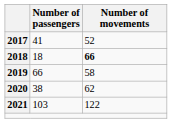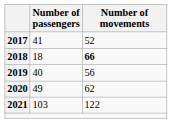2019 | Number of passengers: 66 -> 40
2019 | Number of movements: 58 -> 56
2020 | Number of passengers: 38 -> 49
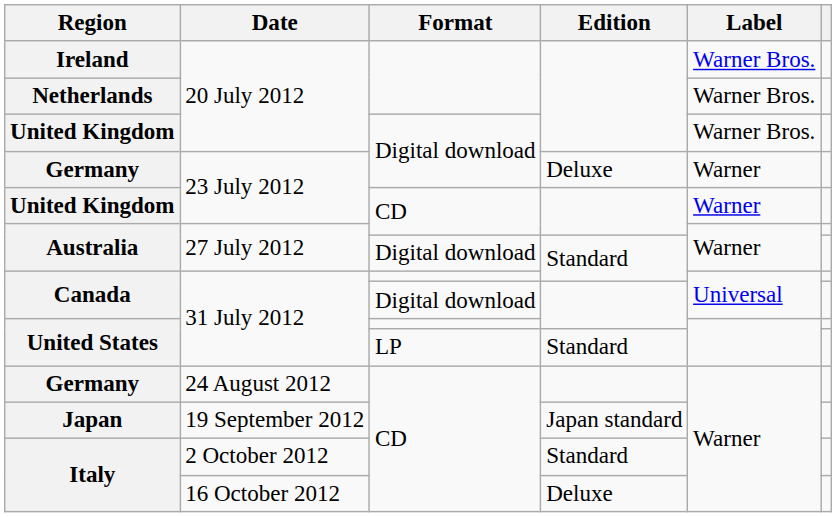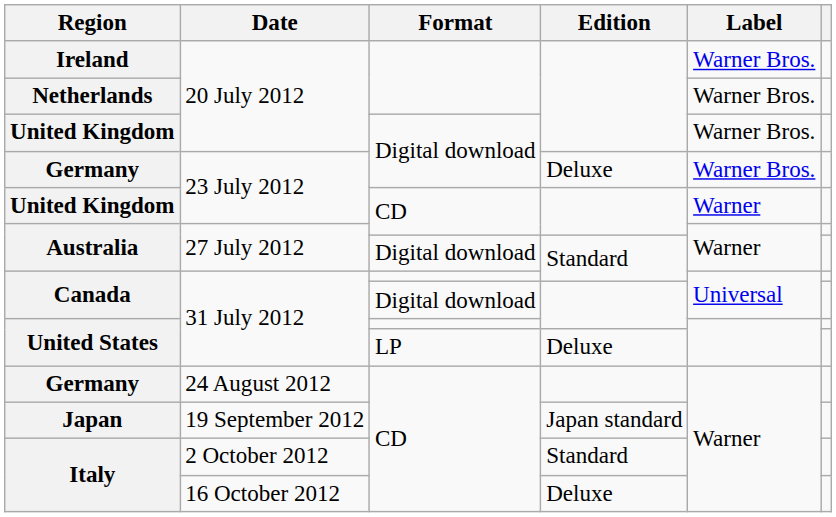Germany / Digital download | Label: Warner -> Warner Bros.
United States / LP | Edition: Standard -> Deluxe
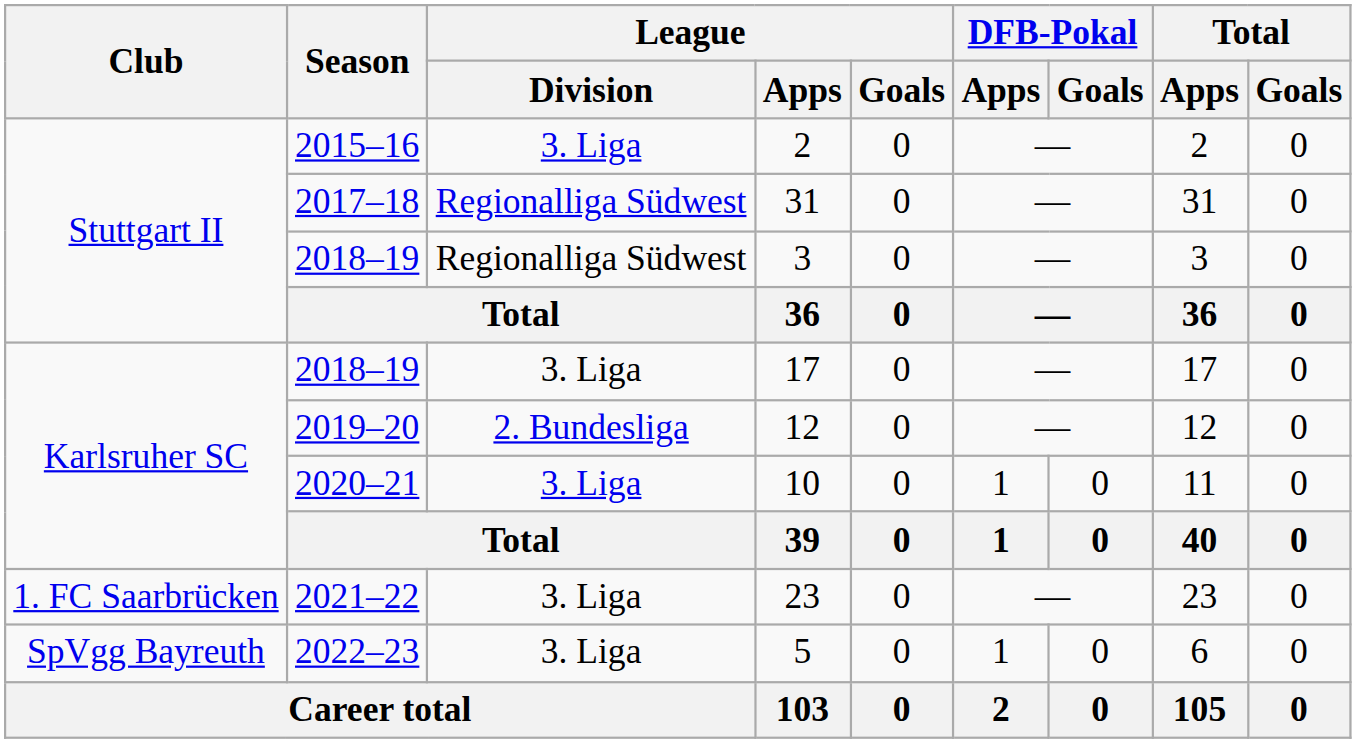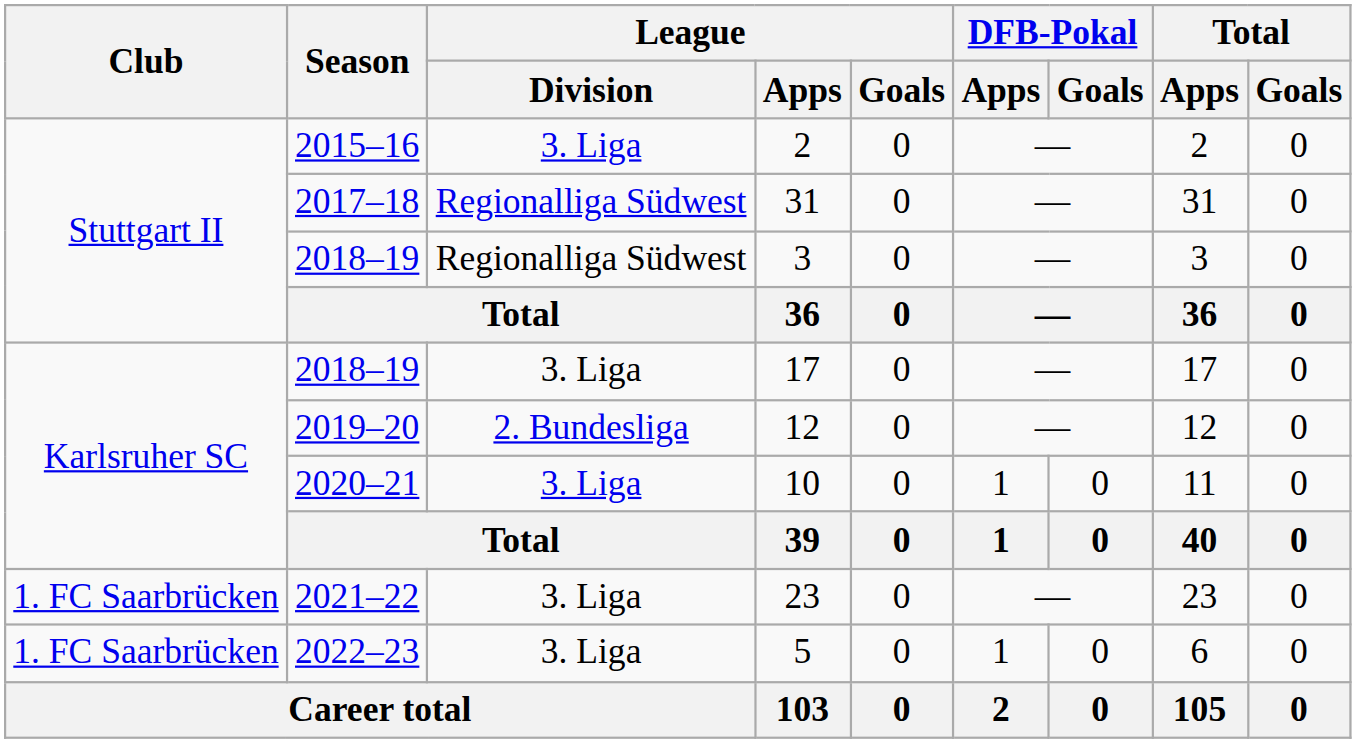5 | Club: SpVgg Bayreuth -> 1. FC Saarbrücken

□ □ □ □ □

> Exercise
Print every line above verbatim, leaving out the pictures.

> Solved exercise
2019 | Number of passengers: 66 -> 40
2019 | Number of movements: 58 -> 56
2020 | Number of passengers: 38 -> 49
Germany / Digital download | Label: Warner -> Warner Bros.
United States / LP | Edition: Standard -> Deluxe
5 | Club: SpVgg Bayreuth -> 1. FC Saarbrücken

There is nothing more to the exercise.